# What am I cooking?



## MrFish (Aug 21, 2009)

Jack Special?


----------



## boomshakalaka (Dec 4, 2012)

Something for the dogs?


----------



## MrFish (Aug 21, 2009)

boomshakalaka said:


> Something for the dogs?


This smells great. Whatchu talking bout?


----------



## MrFish (Aug 21, 2009)

Having a snack until it's ready.


----------



## Realtor (Oct 1, 2007)

MrFish said:


> Having a snack until it's ready.
> View attachment 1098495


I just threw up in my mouth a little


----------



## YELLOWCAT (Oct 25, 2017)

Why you wanna fuck them sardines up with jalapeños


----------



## MrFish (Aug 21, 2009)

YELLOWCAT said:


> Why you wanna fuck them sardines up with jalapeños


They're pretty good, give them a shot.


----------



## MrFish (Aug 21, 2009)

Forgot the tripe is not in the picture.


----------



## Deja vu (Jul 9, 2016)

Selma Stew


----------



## jack2 (Mar 19, 2010)

Realtor said:


> I just threw up in my mouth a little


why y'all hatin on me an josh? that's some good eats.
jack


----------



## halo1 (Oct 4, 2007)

hes probably cooking a pot luck supper to take over to the neighbors so they will never invite him again!


----------



## jack2 (Mar 19, 2010)

i just wish josh wouldn't be giving away all my country recipes.
jack


----------



## MrFish (Aug 21, 2009)

jack2 said:


> i just wish josh wouldn't be giving away all my country recipes.
> jack


Which country?


----------



## jack2 (Mar 19, 2010)

smart ass.
jack


----------



## MrFish (Aug 21, 2009)




----------



## etrade92 (Jul 30, 2015)

Well since you asked, gizzards, chard (?), romaine hearts, and lemons.


----------



## MrFish (Aug 21, 2009)

etrade92 said:


> Well since you asked, gizzards, chard (?), romaine hearts, and lemons.

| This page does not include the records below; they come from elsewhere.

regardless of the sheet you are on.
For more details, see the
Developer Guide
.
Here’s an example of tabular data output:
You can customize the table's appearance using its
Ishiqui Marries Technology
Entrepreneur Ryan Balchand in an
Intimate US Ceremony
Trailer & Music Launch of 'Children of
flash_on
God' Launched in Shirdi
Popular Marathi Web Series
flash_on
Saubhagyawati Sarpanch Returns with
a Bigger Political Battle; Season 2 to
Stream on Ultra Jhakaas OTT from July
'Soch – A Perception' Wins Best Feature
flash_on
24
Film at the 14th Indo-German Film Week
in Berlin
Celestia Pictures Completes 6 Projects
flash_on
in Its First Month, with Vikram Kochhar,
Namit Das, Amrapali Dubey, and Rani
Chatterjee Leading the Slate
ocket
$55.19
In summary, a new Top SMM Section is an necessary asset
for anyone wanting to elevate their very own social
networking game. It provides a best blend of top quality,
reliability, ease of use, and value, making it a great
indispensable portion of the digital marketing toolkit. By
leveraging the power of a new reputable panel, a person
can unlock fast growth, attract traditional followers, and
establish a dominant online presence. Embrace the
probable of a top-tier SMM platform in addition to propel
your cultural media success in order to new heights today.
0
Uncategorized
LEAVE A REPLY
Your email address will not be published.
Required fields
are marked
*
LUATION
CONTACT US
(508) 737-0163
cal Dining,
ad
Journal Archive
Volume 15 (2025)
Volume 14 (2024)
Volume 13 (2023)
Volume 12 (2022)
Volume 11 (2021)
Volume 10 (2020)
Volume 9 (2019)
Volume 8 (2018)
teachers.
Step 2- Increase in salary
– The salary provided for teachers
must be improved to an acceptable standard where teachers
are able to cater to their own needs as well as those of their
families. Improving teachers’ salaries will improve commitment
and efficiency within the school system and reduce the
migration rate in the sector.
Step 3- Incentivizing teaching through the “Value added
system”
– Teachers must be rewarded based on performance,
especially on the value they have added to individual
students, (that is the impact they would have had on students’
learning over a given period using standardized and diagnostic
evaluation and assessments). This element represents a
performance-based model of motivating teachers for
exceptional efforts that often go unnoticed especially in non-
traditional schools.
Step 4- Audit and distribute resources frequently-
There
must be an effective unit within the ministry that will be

Fennel. Don't forget the tripe!


----------



## MrFish (Aug 21, 2009)

Deja vu said:


> Selma Stew


There a lot of Greeks in Selma?


----------



## jaster (Oct 7, 2007)

Aight, I give up. WTF is it


----------



## MrFish (Aug 21, 2009)

It's an Easter soup. I just wanted some now. Magiritsa.


----------



## jack2 (Mar 19, 2010)

i read the recipe and will try this tonight. i have most of the ingredients except for the tripe. walmart.
i don't see anything in the recipe that makes it turn white like in the pics. is it the eggs?
jack


----------



## MrFish (Aug 21, 2009)

jack2 said:


> i read the recipe and will try this tonight. i have most of the ingredients except for the tripe. walmart.
> i don't see anything in the recipe that makes it turn white like in the pics. is it the eggs?
> jack


Egg and lemon sauce added after it's cooked.


----------



## MrFish (Aug 21, 2009)

1 tray of tripe
1 tray of gizzards
2 heads of romaine
1 fennel bulb
1 bunch of scallions
olive oil
5 lemons
2 eggs

Dice the tripe and gizzards, then put boil them until tender in some salted water. Strain the meat out and reserve the water.
Add the olive oil and meat back to the pot and brown. Chop the 2 heads of romaine and the green part of the fennel. After that add the romaine and scallions until the romaine is wilted. Then add the broth back, keeping a cup or two to the side.
In a mixer, blend the 2 eggs and then slowly pour in the lemon juice. Once that is mixed, slowly blend the remaining broth into the eggs and lemon, making sure it is not hot enough to cook the eggs.
After the meat and romaine has finished cooking, slowly pour the egg and lemon sauce into the soup while mixing.


----------



## jack2 (Mar 19, 2010)

yep, that's pretty close to the recipe i pulled up. i'm headed to walmart for some tripe. and natty.
i think some deer heart, liver, and kidney would be good, too since it calls for lamb offal.
jack


----------



## Deja vu (Jul 9, 2016)

MrFish said:


> There a lot of Greeks in Selma?


Don't know but it looks like there is some Selma in the Greek for sure ... the ingredients look the same. 
last time i was in Selma was about 1981 delivering food to stores while driving a Lewis Bear Semi


----------